12.4.4 Inter-laboratory quality control

Laboratories should also participate in suitable external inter-laboratory quality control schemes involving the distribution of check samples. A sample check scheme typically entails the organising laboratory distributing samples of different matrices (e.g. fresh and salt water) and determinants (e.g. metals and organic substances) to participating laboratories. Analysis is undertaken by the participating laboratory and the results are returned to the organising laboratory. This provides a continuous check on the accuracy and comparability of analytical results obtained in the participating laboratories, and identifies the determinants for which improved accuracy is required, towards which each laboratory should assign priority within its own analytical quality control work.

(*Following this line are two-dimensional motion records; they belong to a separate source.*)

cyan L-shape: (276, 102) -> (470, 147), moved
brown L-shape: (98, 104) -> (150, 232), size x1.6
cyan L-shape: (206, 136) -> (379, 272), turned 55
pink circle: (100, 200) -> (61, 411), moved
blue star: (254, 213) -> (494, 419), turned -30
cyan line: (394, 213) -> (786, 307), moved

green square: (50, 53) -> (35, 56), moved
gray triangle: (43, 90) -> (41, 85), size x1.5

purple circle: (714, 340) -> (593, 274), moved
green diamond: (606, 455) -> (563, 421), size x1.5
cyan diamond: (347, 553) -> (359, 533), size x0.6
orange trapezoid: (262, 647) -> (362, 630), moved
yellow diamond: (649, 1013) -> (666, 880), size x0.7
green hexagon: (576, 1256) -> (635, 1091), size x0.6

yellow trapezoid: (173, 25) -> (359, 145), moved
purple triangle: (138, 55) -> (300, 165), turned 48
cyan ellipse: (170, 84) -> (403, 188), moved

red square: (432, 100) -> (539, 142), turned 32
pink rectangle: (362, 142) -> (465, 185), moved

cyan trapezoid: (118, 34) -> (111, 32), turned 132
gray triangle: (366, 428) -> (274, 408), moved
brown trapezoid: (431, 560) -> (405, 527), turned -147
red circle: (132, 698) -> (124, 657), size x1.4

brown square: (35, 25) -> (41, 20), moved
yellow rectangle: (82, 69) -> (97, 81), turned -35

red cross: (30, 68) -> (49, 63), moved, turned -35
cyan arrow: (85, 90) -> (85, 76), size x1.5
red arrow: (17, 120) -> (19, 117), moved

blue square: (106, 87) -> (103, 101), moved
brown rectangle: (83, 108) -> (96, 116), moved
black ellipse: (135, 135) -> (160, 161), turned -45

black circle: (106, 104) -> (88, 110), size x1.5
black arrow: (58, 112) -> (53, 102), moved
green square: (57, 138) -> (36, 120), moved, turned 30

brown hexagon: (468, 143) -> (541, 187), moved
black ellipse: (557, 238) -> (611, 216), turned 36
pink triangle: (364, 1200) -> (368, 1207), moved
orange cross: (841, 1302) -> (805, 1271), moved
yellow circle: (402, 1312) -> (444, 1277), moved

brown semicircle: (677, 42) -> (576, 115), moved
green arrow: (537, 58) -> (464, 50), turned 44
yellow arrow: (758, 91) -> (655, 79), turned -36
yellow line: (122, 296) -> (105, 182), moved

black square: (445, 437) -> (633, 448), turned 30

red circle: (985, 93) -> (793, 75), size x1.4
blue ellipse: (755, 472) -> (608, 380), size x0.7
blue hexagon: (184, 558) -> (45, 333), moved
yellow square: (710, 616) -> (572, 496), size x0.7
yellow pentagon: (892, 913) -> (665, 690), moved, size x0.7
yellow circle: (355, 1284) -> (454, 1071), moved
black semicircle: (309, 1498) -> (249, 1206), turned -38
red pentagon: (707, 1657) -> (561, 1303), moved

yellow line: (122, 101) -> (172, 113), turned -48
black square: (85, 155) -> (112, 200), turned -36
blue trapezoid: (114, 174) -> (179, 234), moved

12.4.5 Inter-laboratory quality control

There are examples of national and international quality assurance programmes in some EEA States and as such these could form the basis of assuring at least the quality of chemical data reported to the Agency.

Table 12.2 summarises the national analytical quality control programmes that were reported to be in use in 1992/93 by 12 of the 17 EAA Member States. (ERM, 1993 cited in Groot and Villars, 1995). It can be seen that most countries reported to have some national analytical quality control programme in place.

There may also a need to establish international quality assurance programmes. Such programmes already exist for marine waters for example the QUASIMEME programme which currently supports 90 laboratories in Europe which submit data to international marine monitoring programmes (OSPARCOM, HELCOM, MEDPOL, ICES). Under Article 2 of the Agency Regulation the EEA is required to co-operate with certain organisation such as the Joint Research Centre (JRC) on certain tasks. The JRC runs a sample check, and a reference material production and dissemination programme, AQUACON, and may, therefore, have an over-seeing role in assuring the analytical quality of data submitted to the Agency.

Table 12.2 Summary of analytical quality control measures in some EEA Member States (ERM, 1993 cited in Groot and Villars, 1995)

Country

Analytical Quality Control

Belgium	Yes. Includes the use of recovery efficiency, blank samples and analytical standards.
Denmark	Yes. Internal AQC includes control charts and inter-laboratory comparisons.
France	Yes. Internal AQC with many laboratories formalising formal procedures in Quality Manual.
Germany	Yes. Internal AQC protocol including recovery checks, blank tests and use of different analytical methods for confirmation.
Greece	No. No formal AQC procedures currently established.
Ireland	Yes. Internal AQC protocol including reference standards, spiked samples and extraction efficiency tests.
Italy	Yes. Internal AQC including recovery efficiencies, blank samples and analytical standards.
Luxembourg	Yes.
Netherlands	Yes. Internal AQC protocols including control charts, reference samples for recovery cheeks, blank samples and inter-laboratory comparisons.
Portugal	Yes. Internal AQC including control charts and reference standards.
Spain	Yes. Internal AQC procedures applied.
UK	Yes. Internal AQC including control charts, reference standards, spiked samples, recovery efficiency tests, etc. Also, participate in inter-laboratory checks and all are externally certified.